══ Passage provided ══

Client-side field level encryption - Amazon DocumentDB
Services or capabilities described in Amazon Web Services documentation might vary by Region. To see the differences applicable to the China Regions, see Getting Started with Amazon Web Services in China (PDF).

Client-side field level encryption

Amazon DocumentDB client-side field level encryption (FLE) allows you to encrypt sensitive data in your client applications before it is transferred to a Amazon DocumentDB cluster. Sensitive data remains encrypted when it is stored and processed in a cluster and is decrypted at the client application when retrieved.

Getting started

The initial configuration of client-side FLE in Amazon DocumentDB is a four-step process that includes creating an encryption key, associating a role to the application, configuring the application, and defining CRUD operation with encryption options.

Step 1: Create the encryption keys

Using Amazon Key Management Service, create a symmetric key that is used for encrypting and decrypting the sensitive data field and provide it the necessary IAM usage permissions. Amazon KMS stores the Customer Key (CK) which is used to encrypt Data Keys (DKs). We recommend storing the Customer Key in KMS to strengthen your security posture. The Data Key is the secondary key which is stored in an Amazon DocumentDB collection and is required to encrypt sensitive fields before storing the document in Amazon DocumentDB. The Customer Key encrypts the Data Key which in turn encrypts and decrypts your data. If you are using a global cluster, you can create a multi-region key that can be used by different service roles in different regions.

For more information about the Amazon Key Management Service, including how to create a key, see the Amazon Key Management Service Developer Guide.

═══
══ Given data ══

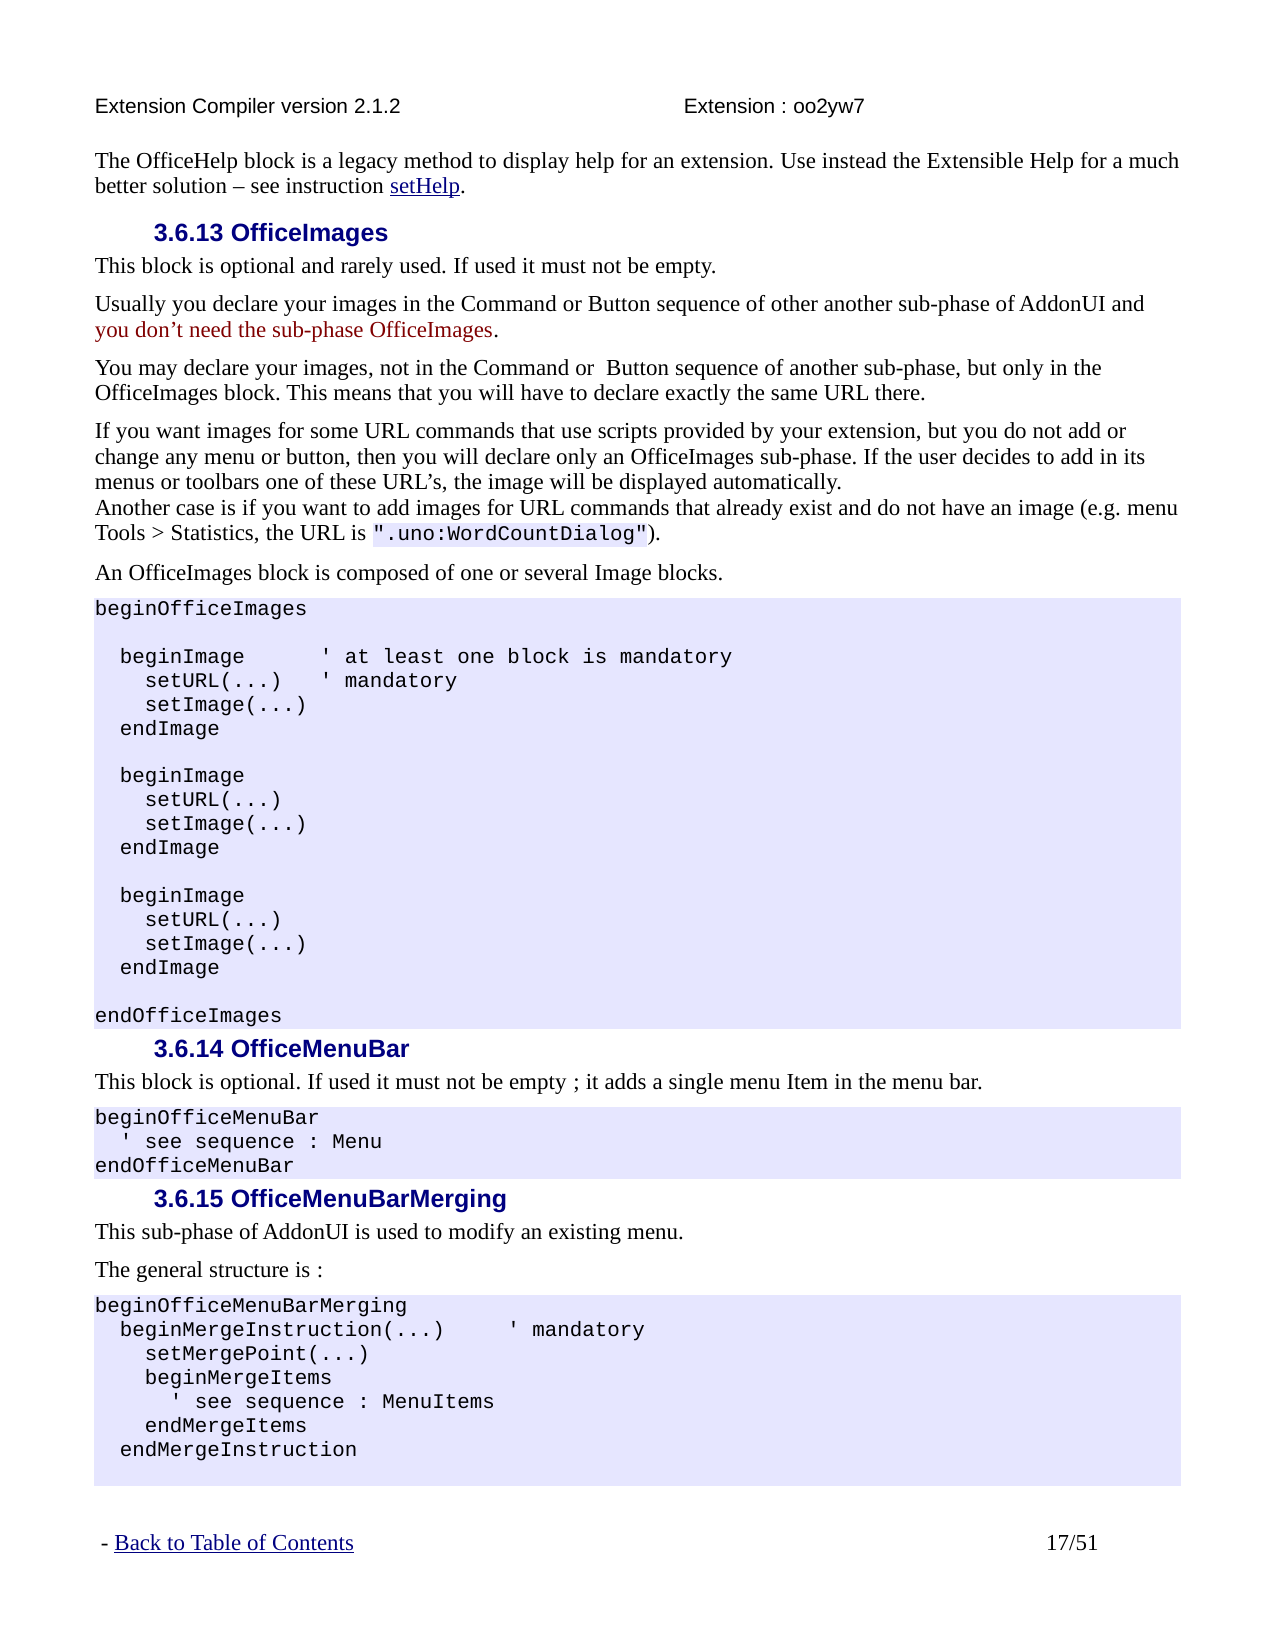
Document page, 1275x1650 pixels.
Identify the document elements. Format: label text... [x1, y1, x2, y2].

text This sub-phase of AddonUI is used to modify an existing menu. [94, 1219, 1181, 1244]
subtitle OfficeMenuBar [153, 1035, 1181, 1063]
text beginOfficeMenuBar [94, 1107, 1181, 1131]
text The general structure is : [94, 1257, 1181, 1282]
text endImage [94, 957, 1181, 981]
text endImage [94, 837, 1181, 861]
text beginMergeItems [94, 1367, 1181, 1391]
text beginImage [94, 765, 1181, 789]
text setImage(...) [94, 693, 1181, 717]
text This block is optional and rarely used. If used it must not be empty. [94, 253, 1181, 278]
text endMergeItems [94, 1414, 1181, 1438]
text endMergeInstruction [94, 1438, 1181, 1462]
text endOfficeMenuBar [94, 1155, 1181, 1179]
text setImage(...) [94, 813, 1181, 837]
text beginImage ' at least one block is mandatory [94, 646, 1181, 669]
text An OfficeImages block is composed of one or several Image blocks. [94, 560, 1181, 585]
text setMergePoint(...) [94, 1343, 1181, 1367]
text beginMergeInstruction(...) ' mandatory [94, 1319, 1181, 1343]
text setImage(...) [94, 933, 1181, 957]
subtitle OfficeImages [153, 219, 1181, 247]
text ' see sequence : Menu [94, 1131, 1181, 1155]
text setURL(...) [94, 789, 1181, 813]
text beginImage [94, 885, 1181, 909]
text If you want images for some URL commands that use scripts provided by your extension, but you do not add or change any menu or button, then you will declare only an OfficeImages sub-phase. If the user decides to add in its menus or toolbars one of these URL’s, the image will be displayed automatically. Another case is if you want to add images for URL commands that already exist and do not have an image (e.g. menu Tools > Statistics, the URL is ".uno:WordCountDialog"). [94, 418, 1181, 547]
text This block is optional. If used it must not be empty ; it adds a single menu Item in the menu bar. [94, 1069, 1181, 1094]
text The OfficeHelp block is a legacy method to display help for an extension. Use instead the Extensible Help for a much better solution – see instruction setHelp. [94, 147, 1181, 198]
text endImage [94, 717, 1181, 741]
text beginOfficeMenuBarMerging [94, 1295, 1181, 1319]
text Usually you declare your images in the Command or Button sequence of other another sub-phase of AddonUI and you don’t need the sub-phase OfficeImages. [94, 291, 1181, 342]
text endOfficeImages [94, 1005, 1181, 1029]
text setURL(...) ' mandatory [94, 669, 1181, 693]
text setURL(...) [94, 909, 1181, 933]
subtitle OfficeMenuBarMerging [153, 1185, 1181, 1213]
text beginOfficeImages [94, 598, 1181, 622]
text ' see sequence : MenuItems [94, 1391, 1181, 1414]
text You may declare your images, not in the Command or Button sequence of another sub-phase, but only in the OfficeImages block. This means that you will have to declare exactly the same URL there. [94, 354, 1181, 406]
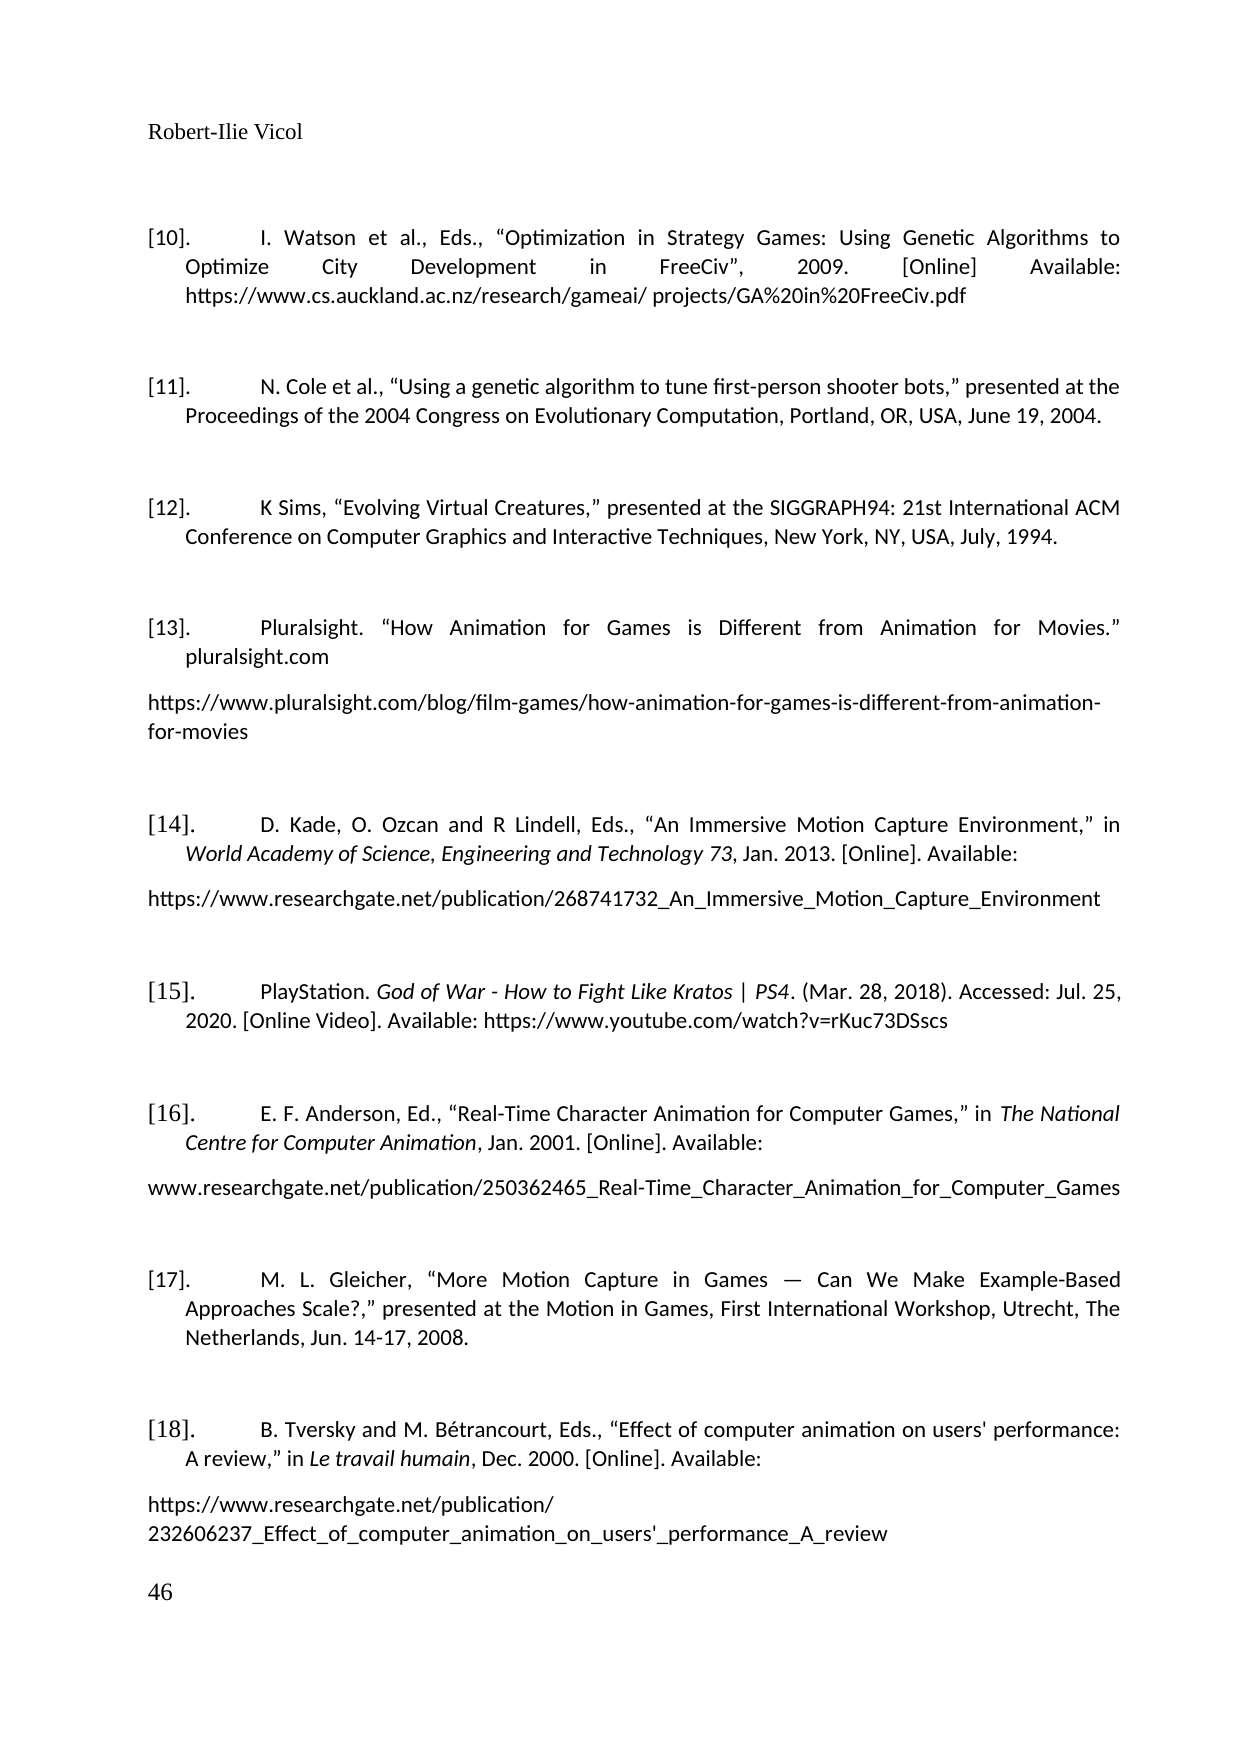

═══

> Problems to work on:
A. In the DocumentDB encryption page, condense the paragraph beginning "Using Amazon Key Management Service" into a short bulleted list that keeps its main facts.
B. Revise the DocumentDB encryption page starting at "Amazon DocumentDB client-side" and ending at "application when retrieved.", with "retrieved" swapped for "fetched".
C. Pick up the page on Amazon DocumentDB client-side field level encryption after its final sentence and carry it forward.

> Answers for this exercise:
A.
- Create a symmetric key in Amazon Key Management Service for encrypting and decrypting the sensitive data field, and give it the necessary IAM usage permissions.
- Amazon KMS stores the Customer Key (CK), which encrypts the Data Keys (DKs). Storing the Customer Key in KMS is recommended for stronger security.
- The Data Key is a secondary key stored in an Amazon DocumentDB collection. It is required to encrypt sensitive fields before the document is stored in Amazon DocumentDB.
- The Customer Key encrypts the Data Key, and the Data Key encrypts and decrypts the data.
- With a global cluster, a multi-region key can be created for use by different service roles in different regions.

B.
Amazon DocumentDB client-side field level encryption (FLE) allows you to encrypt sensitive data in your client applications before it is transferred to a Amazon DocumentDB cluster. Sensitive data remains encrypted when it is stored and processed in a cluster and is decrypted at the client application when fetched.

C.
Step 2: Associate a role with the application

Create an IAM policy with appropriate Amazon KMS permissions. This policy allows IAM identities to which it is attached to encrypt and decrypt the KMS key specified in resource field. Your application assumes this IAM role to authenticate with Amazon KMS.

The policy should look similar to this:

{ "Effect": "Allow", "Action": ["kms:Decrypt", "kms:Encrypt"], "Resource": "Customer Key ARN" }

Step 3: Configure the application

By now you defined a Customer Key in Amazon KMS and created an IAM role and provided it the right IAM permissions to access the Customer Key. Import the required packages.

import boto3 import json import base64 from pymongo import MongoClient from pymongo.encryption import (Algorithm, ClientEncryption)
# create a session object: my_session = boto3.session.Session() # get access_key and secret_key programmatically using get_frozen_credentials() method: current_credentials = my_session.get_credentials().get_frozen_credentials()
  1. Specify ‘aws’ as KMS provider type and input your account credentials which were retrieved in the previous step.

    provider = "aws" kms_providers = { provider: { "accessKeyId": current_credentials.access_key, "secretAccessKey": current_credentials.secret_key } }
  2. Specify the customer key which is used to encrypt the data key:

    customer_key = { “region”: “AWS region of the customer_key”, “key”: “customer_key ARN” } key_vault_namespace = "encryption.dataKeys" key_alt_name = 'TEST_DATA_KEY'
  3. Configure the MongoClient object:

    client = MongoClient(connection_string) coll = client.test.coll coll.drop() client_encryption = ClientEncryption( kms_providers, # pass in the kms_providers variable from the previous step key_vault_namespace = key_vault_namespace, client, coll.codec_options )
  4. Generate your Data Key:

    data_key_id = client_encryption.create_data_key(provider, customer_key, key_alt_name = [key_alt_name])
  5. Retrieve your existing Data Key:

    data_key = DataKey("aws", master_key = customer_key) key_id = data_key["_id"] data_key_id = client[key_vault_namespace].find_one({"_id": key_id})

Step 4: Define a CRUD operation

Define the CRUD operation with encryption options.

  1. Define the collection to write/read/delete a single document:

    coll = client.gameinfo.users
  2. Explicit Encryption - encrypt fields and insert:

    Note

    Exactly one of "key_id" or "key_alt_name" must be provided.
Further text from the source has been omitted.